After the NAS Report: R&D Integrated Food Supply Chains
This week the report by the National Academy of Science was released: Genetically Engineered Crops: Experiences and Prospects. Not surprisingly, for someone following the literature, the report did find that GE crops are as safe as crops produced by other means often referred to as “conventional breeding”. What is surprising is that the authors recommend to implement a tiered approach for the assessment of GE crops. This is surprising as despite the finding that the GE Crops are safe, a more cautious approach for approving is suggested. Think about it. A technology that is as safe and many scientists claim even safer than conventional breeding will be more strongly regulated than the less safer technology of “conventional breeding”. The report recommends: “Even in their current state of development, the technologies could enable a tiered approach to regulatory testing in which any new variety shown to have no new intended traits with health or environmental concerns and no unintended alterations of concern in its composition would be exempted from further testing.” I call this falling into Odin’s Trap*. Every new plant developed has traits that are different from existing once, why otherwise spend money
developing those plants? These new traits will always have an effect on the environment or human health, through changes in yield or input use, changes in nutritional composition. The difficulty will be to identify what will and will not be considered an environmental and health concern. As past experiences show this can become a very lengthy debate.
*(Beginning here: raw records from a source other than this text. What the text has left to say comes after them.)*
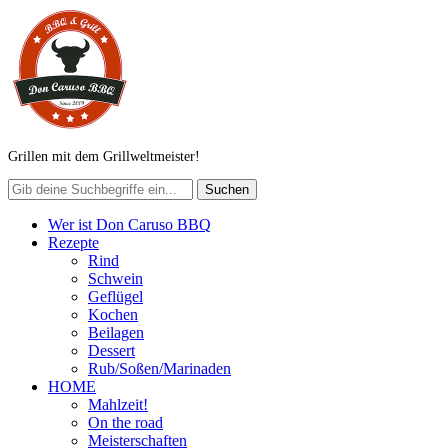
Grillen mit dem Grillweltmeister!
Wer ist Don Caruso BBQ
Rezepte
Rind
Schwein
Geflügel
Kochen
Beilagen
Dessert
Rub/Soßen/Marinaden
HOME
Mahlzeit!
On the road
Meisterschaften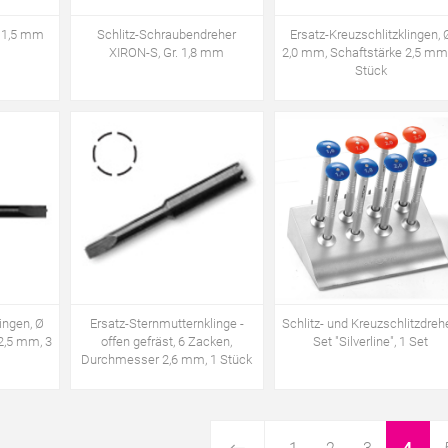
. 1,5 mm
Schlitz-Schraubendreher
Ersatz-Kreuzschlitzklingen, 
XIRON-S, Gr. 1,8 mm
2,0 mm, Schaftstärke 2,5 mm
Stück
ingen, Ø
Ersatz-Sternmutternklinge -
Schlitz- und Kreuzschlitzdreh
2,5 mm, 3
offen gefräst, 6 Zacken,
Set "Silverline", 1 Set
Durchmesser 2,6 mm, 1 Stück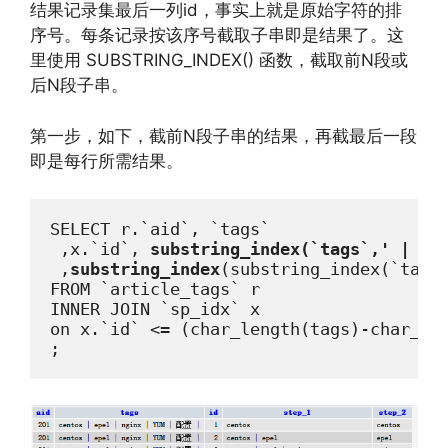
结果记录集最后一列id，事实上就是原始字符的排
序号。每条记录按该序号截取子串即是结果了。这
里使用 SUBSTRING_INDEX() 函数，截取前N段或
后N段子串。
第一步，如下，截前N段子串的结果，再截最后一段
即是每行所需结果。
SELECT r.`aid`, `tags`

 ,x.`id`, 
substring_index(`tags`,' | ',
 ,
substring_index
(substring_index(`tags
FROM `article_tags` r

INNER JOIN `sp_idx` x 

on x.`id` <= (char_length(tags)-char_len
;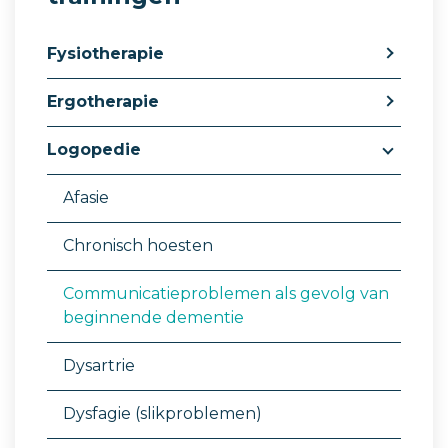
Fysiotherapie
Ergotherapie
Logopedie
Afasie
Chronisch hoesten
Communicatieproblemen als gevolg van
beginnende dementie
Dysartrie
Dysfagie (slikproblemen)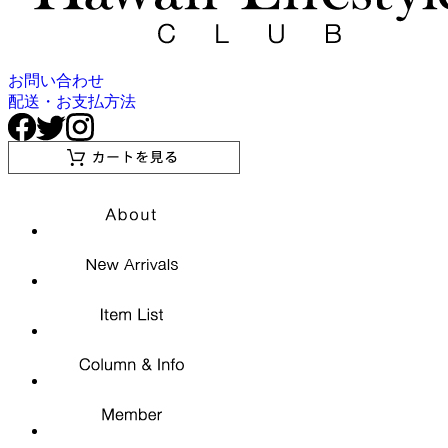
お問い合わせ
配送・お支払方法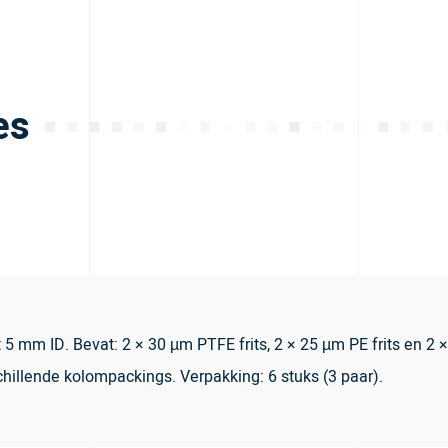
es
 mm ID. Bevat: 2 × 30 µm PTFE frits, 2 × 25 µm PE frits en 2 ×
chillende kolompackings. Verpakking: 6 stuks (3 paar).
As the suggested tiered approach, one way or the other, is very likely to happen, what are the consequences?
Over the past decades we have observed an increase in vertical integration of food supply chains, where product differentiation on the supply as well as on the demand side is one of the major drivers. We recently had a workshop at UC Berkeley on Strategic Perspectives on Innovation in Agrifood Supply Chains in Emerging vs Developed Markets with about 100 participants from all parts of the world. One of the key lessons from the workshop was that designing supply chains has become more important and more demanding. Examples from the companies Mars and Tönnies showed the integration of private sector research into their food supply chains. This was partly driven by external forces such as decline in cocoa production due to diseases or higher demands on animal welfare by consumers, but also endogenous forces such as securing high quality supply inputs, in those cases high quality of cocoa and high quality of meat.
The recommendations of the NAS report show this will not be limited to chocolate (Mars) and meat (Tönnies) but become a more widely used practice. We will observe that plant breeding and animal breeding as well will become an integral part of food supply chains. We will soon not talk about farm to fork but about lab to farm to fork.
What will be the implications? This will be difficult to say. In the short run the development of new plants might slow down while in the longer run multi-national companies will become, if you like it or not, more important in delivering technologies to different parts of the world.
*This goes back to a great paper by the Wageningen UR philosopher Henk van den Belt published in Plant Physiology, July 2003, Vol 132, pp. 1122 – 1126.